Right, so this is an example of how my code looks like. L is a list that takes the generated text and L2 is a list of IDs (not going to explain what's up with that list too as it's off-topic). My df2 DataFrame will therefore look like this:

Index            Text                                 Id
0            <h1>Få din Mælk & Fløde leveret til      4169
             døren og spar penge via...
1            <h1>Mælk & Fløde - køb online via x.dk   4169
              ....
12           <h1>Få din Yoghurt leveret til døren     4178
             og spar penge via 
              ....

So at this point, there are 10 text strings for every Id. I need to bring these down to 1, and here my issues are starting. I want to make sure that these text strings all differ from one another to some extent. From these 10 strings per Id I will need to choose 1 that will be differ from the strings of other Ids.

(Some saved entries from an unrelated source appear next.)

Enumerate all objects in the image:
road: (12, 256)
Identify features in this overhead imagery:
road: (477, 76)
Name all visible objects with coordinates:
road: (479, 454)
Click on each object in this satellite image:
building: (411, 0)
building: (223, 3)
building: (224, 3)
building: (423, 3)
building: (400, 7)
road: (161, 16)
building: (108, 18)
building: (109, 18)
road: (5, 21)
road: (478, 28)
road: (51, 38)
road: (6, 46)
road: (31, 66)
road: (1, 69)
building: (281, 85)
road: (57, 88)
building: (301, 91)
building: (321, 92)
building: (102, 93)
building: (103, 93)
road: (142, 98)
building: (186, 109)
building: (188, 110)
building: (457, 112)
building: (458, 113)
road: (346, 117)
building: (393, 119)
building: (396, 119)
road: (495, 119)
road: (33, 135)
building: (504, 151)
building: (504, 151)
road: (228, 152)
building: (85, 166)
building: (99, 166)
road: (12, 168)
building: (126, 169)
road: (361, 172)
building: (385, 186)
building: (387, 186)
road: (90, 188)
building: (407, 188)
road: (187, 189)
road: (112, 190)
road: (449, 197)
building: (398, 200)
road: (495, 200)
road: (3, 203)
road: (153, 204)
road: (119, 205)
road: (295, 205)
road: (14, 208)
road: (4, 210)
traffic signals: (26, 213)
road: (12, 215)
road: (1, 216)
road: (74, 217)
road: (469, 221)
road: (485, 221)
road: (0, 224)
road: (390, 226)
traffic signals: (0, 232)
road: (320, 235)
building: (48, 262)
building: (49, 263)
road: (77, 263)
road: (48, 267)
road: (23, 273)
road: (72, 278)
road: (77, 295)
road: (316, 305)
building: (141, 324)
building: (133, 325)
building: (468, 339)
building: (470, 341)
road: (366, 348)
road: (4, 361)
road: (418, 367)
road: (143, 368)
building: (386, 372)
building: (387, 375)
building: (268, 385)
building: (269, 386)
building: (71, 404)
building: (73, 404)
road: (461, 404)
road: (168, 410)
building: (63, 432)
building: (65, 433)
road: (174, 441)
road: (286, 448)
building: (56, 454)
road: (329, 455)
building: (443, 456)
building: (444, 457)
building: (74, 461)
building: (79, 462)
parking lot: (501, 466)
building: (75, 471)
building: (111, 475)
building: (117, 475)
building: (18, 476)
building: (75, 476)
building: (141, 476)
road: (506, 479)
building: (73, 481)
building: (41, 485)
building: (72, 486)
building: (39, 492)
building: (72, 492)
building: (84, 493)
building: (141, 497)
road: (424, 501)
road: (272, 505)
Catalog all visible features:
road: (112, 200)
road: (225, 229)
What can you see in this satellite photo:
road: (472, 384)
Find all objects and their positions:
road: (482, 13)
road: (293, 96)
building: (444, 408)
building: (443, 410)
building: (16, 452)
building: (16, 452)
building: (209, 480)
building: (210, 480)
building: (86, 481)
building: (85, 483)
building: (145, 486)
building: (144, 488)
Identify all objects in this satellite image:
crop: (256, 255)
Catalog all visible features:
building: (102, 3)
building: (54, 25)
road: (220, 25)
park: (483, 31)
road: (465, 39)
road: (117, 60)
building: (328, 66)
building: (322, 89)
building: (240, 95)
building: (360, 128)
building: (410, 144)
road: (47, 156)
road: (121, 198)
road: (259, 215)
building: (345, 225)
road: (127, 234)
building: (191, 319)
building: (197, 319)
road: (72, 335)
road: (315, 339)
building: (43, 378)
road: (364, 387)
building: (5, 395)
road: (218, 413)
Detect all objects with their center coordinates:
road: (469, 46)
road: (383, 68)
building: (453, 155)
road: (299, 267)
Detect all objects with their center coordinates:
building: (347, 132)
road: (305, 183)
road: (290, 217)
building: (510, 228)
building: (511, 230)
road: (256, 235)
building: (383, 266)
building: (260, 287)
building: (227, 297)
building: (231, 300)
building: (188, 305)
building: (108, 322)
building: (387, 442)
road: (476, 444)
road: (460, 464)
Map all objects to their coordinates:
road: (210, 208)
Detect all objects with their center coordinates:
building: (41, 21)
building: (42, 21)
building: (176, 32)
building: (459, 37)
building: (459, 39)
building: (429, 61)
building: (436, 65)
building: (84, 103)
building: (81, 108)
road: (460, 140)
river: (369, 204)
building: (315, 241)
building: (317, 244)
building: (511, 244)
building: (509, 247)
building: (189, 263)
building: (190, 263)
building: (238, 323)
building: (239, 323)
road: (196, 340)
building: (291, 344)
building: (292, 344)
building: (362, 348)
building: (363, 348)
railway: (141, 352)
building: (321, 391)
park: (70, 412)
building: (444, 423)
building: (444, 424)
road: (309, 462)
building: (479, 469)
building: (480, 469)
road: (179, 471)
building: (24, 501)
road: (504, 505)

Hopefully, that kinda makes sense...

As a summary, if you got lost on the way: is there any way to compare the similarity between strings? A way to compare text strings and choose the string which is the most different out of all of them?

Solution

In the below data, Text in Index 0 & 2 and Text in Index 4 & 5 are the most similar among each unique Id since they contain text from each other. So the least similar are Index 1 & 3 among each Id

To find the least similar Text we can use TF-IDF to encode each Text into a numeric vector. We then find the euclidean distance between each pair of rows within each group and sum the distances for each row and assume the max mean is the least similar. Finally, we grab the index with the largest mean for each group of Id's.

Data:

| Index | Text                                                       | Id   |
|-------|------------------------------------------------------------|------|
| 0     | Få din Mælk & Fløde leveret til døren og spar penge via... | 4169 |
| 1     | Mælk & Fløde - køb online via x.dk                         | 4169 |
| 2     | Fløde leveret til døren og spar penge via...               | 4169 |
| 3     | Få din Mælk & Fløde leveret til døren og spar penge via... | 4170 |
| 4     | Mælk & Fløde - køb online via x.dk                         | 4170 |
| 5     | køb online via x.dk                                        | 4170 |

In:

from sklearn.feature_extraction.text import TfidfVectorizer
from scipy.spatial.distance import cdist

df = pd.read_clipboard()
df.columns = df.columns.str.strip()

v = TfidfVectorizer()
X = v.fit_transform(df['Text'])

df = df.join(pd.DataFrame(X.toarray()))

group = df.groupby('Id', as_index=False)

df = group.apply(lambda x : x.iloc[cdist(x.iloc[:,3:].values, x.iloc[:,3:].values).mean(axis=0).argmax()])

df[['Index', 'Text', 'Id']]

Out:

|   | Index | Text                                                       | Id   |
|---|-------|------------------------------------------------------------|------|
| 0 | 1     | Mælk & Fløde - køb online via x.dk                         | 4169 |
| 1 | 3     | Få din Mælk & Fløde leveret til døren og spar penge via... | 4170 |